Na barca da minha viagem deve estar a múmia, ou o casulo da larva que eu fui, até ao momento da minha
ressurreição. No tempo profundo e infinito, vivo agora sob a luz âmbar das estrelas, como uma borboleta com
as asas douradas desse brilho, ou desse pó de ouro sobrenatural. Não há latitude nem longitude. Mas o
“brilho” que tenho nas asas é sempre um desafio a haver mais luz.
Não tenho Sol, nem conheço as constelações novas, mas sei que agora sou centro de todos os meus novos
horizontes. Já estou fora da minha imaginação em cativeiro!
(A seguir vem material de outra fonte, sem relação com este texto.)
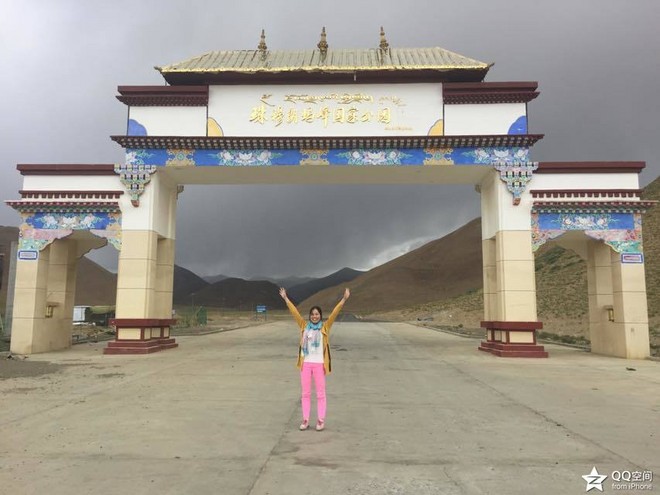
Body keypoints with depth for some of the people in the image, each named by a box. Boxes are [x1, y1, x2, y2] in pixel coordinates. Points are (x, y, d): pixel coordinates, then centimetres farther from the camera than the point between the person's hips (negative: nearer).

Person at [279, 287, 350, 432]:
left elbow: (335, 313, -8)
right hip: (306, 363, 3)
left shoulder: (325, 327, 0)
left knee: (320, 393, 5)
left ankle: (321, 421, 13)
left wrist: (344, 299, -17)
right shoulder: (304, 326, 6)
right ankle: (305, 420, 19)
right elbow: (294, 312, 5)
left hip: (319, 364, -2)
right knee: (305, 393, 9)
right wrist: (285, 298, 3)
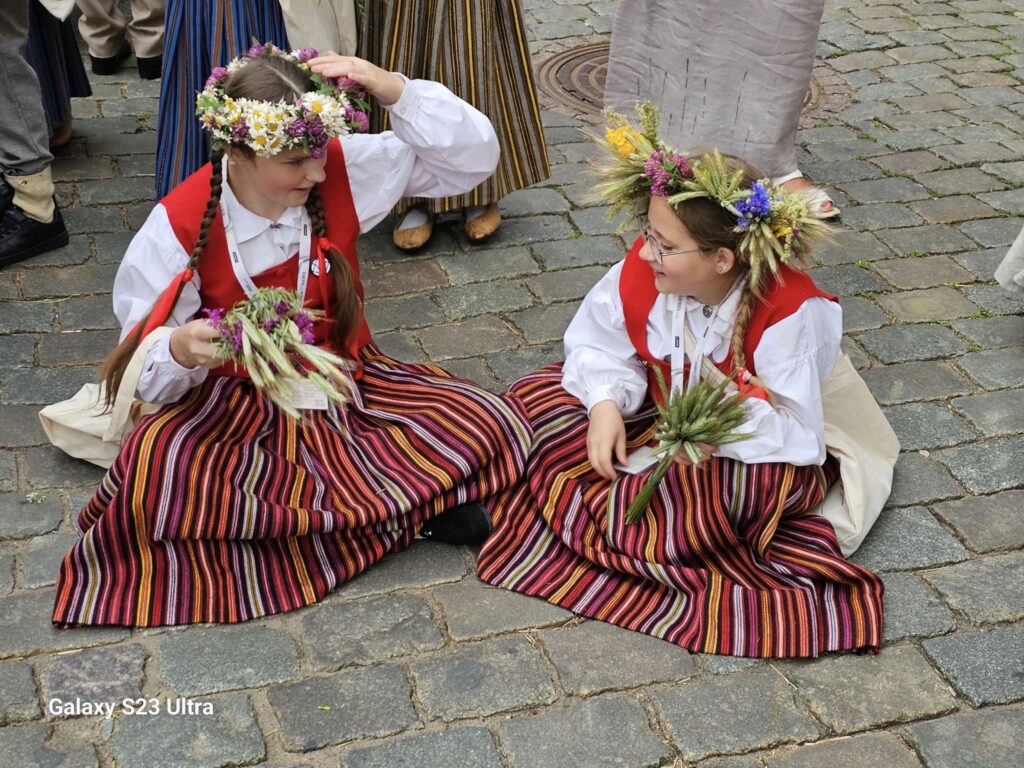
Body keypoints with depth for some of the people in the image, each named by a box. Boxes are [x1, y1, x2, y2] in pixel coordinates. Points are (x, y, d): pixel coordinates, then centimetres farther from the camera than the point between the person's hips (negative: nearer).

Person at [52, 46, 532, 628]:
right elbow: (143, 370, -10)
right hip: (239, 404, -1)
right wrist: (180, 352, -36)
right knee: (153, 477, -35)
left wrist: (396, 90, -24)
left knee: (498, 428, -20)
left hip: (349, 383, 2)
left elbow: (474, 158, -9)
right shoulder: (179, 226, -15)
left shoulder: (344, 170, -11)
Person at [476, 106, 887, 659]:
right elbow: (599, 343, -4)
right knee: (533, 400, -10)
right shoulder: (642, 269, -18)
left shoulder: (792, 312, -31)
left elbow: (796, 432, -29)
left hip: (754, 453, -5)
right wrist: (606, 402, -24)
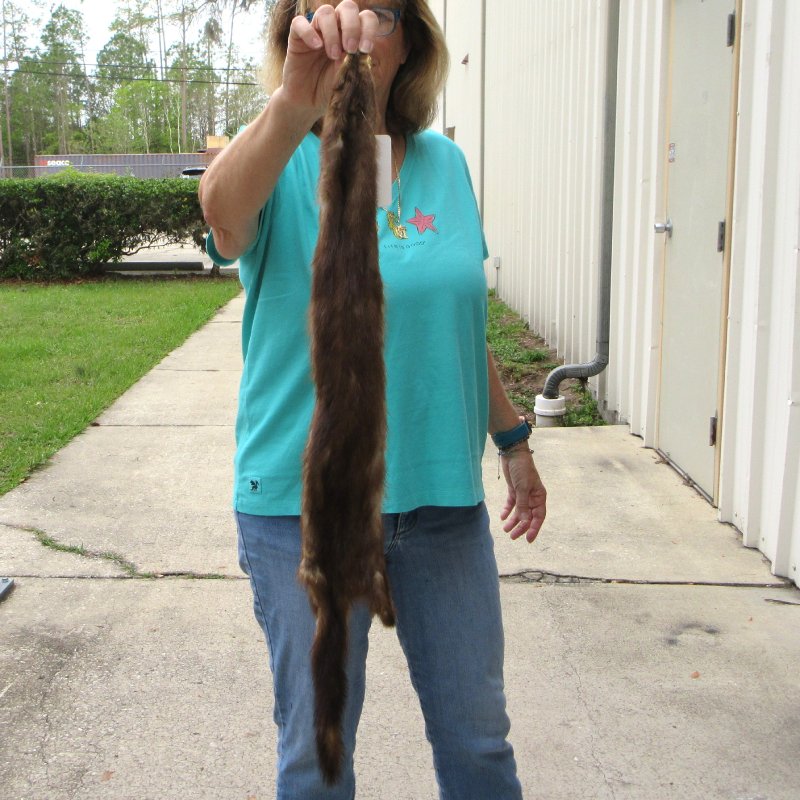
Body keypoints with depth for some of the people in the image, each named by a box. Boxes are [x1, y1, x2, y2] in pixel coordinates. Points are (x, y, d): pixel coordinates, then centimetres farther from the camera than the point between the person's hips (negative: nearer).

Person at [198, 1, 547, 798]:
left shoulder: (443, 163, 4)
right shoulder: (279, 164, -8)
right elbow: (224, 210, -34)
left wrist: (513, 440, 19)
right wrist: (294, 105, -53)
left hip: (441, 495, 4)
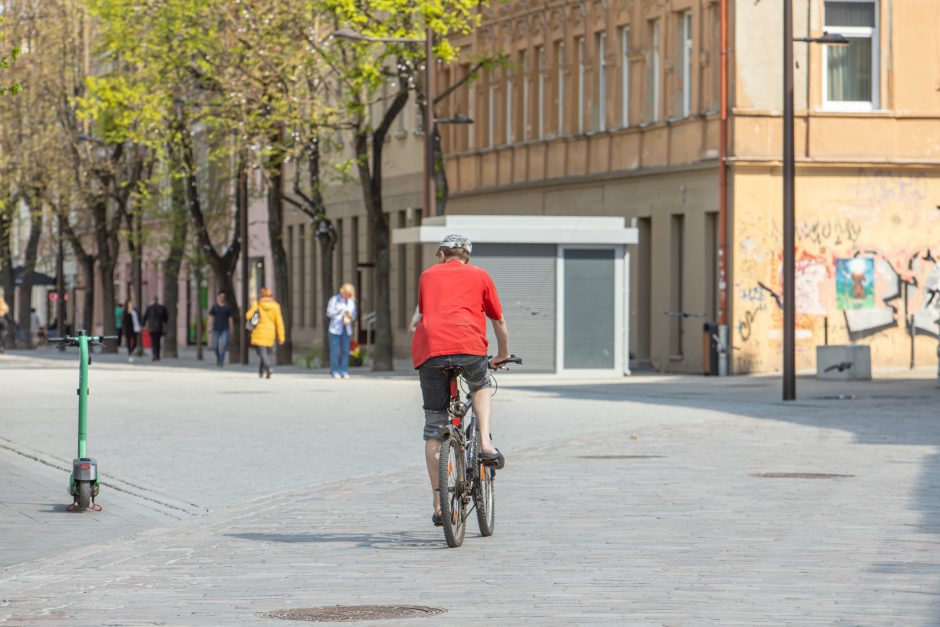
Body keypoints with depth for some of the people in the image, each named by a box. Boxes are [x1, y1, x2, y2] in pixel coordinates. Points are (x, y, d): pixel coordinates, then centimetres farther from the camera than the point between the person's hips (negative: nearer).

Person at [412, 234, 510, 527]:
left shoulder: (427, 275, 26)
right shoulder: (479, 276, 22)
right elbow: (498, 321, 29)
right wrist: (503, 355, 45)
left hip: (428, 350, 1)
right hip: (468, 347, -1)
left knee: (434, 429, 9)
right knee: (481, 386, 34)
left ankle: (439, 505, 7)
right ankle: (485, 444, 11)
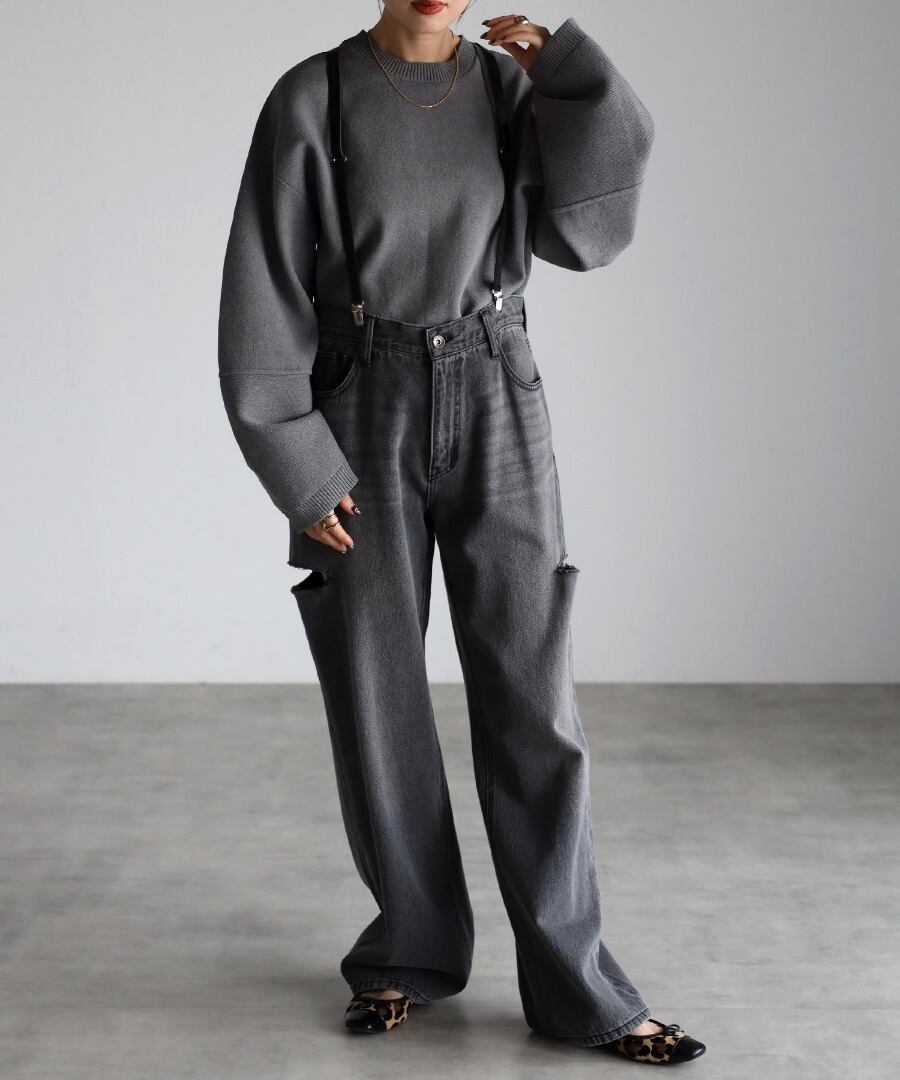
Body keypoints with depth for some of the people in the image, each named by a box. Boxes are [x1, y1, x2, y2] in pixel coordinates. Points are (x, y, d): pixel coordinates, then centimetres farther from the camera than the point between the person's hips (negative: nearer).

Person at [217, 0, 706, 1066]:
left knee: (530, 694, -1)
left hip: (496, 412, 2)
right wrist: (299, 468, -9)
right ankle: (412, 949, 24)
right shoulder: (313, 98, -4)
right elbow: (265, 294, -5)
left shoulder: (509, 86, 5)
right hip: (365, 418, -1)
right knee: (377, 698, 5)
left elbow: (588, 228, -7)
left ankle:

Devo, pois, ter em conta só aquele compasso pelo
qual deverei apenas designar, perante o universal, a abrangência, mas nunca o perímetro, porque tenho em mim
o eixo e o grau da correspondência daquela ilha paradisíaca que só a mim pertence.
Estou no mundo imaginal onde, só agora, me dou conta do meu novo reino. A barca lá continua, no
horizonte, como “imagem em suspenso”, satélite do meu devir, que eu agora contemplo na verdadeira realidade,
onde convivo e me reconheço, na correspondência do sensível com as formas do inteligível. Sempre preferi
a luz e a transparência cromática na ordem divina do mundo.
Por isso, talvez, eu sou borboleta, que é a transformação da psique em êxtase das cores, perante o infinito.
Há uma superveniência da visão em todo este destino, que acaba por ser contemplante.
O enigma do ver, através da transparência das sensações efémeras, acaba por ser o mistério do pensar!
Agora compreendo o que representam os olhos pintados na proa da minha antiga barca funerária, que flutua na
imensidão, sempre acima do abismo, sempre à flor do mar.
Isto é, para mim, um conto do infinito, ou, como alguns outros pensam, e que não sabem quem eu sou, um
conto que apenas pode ser extravagante.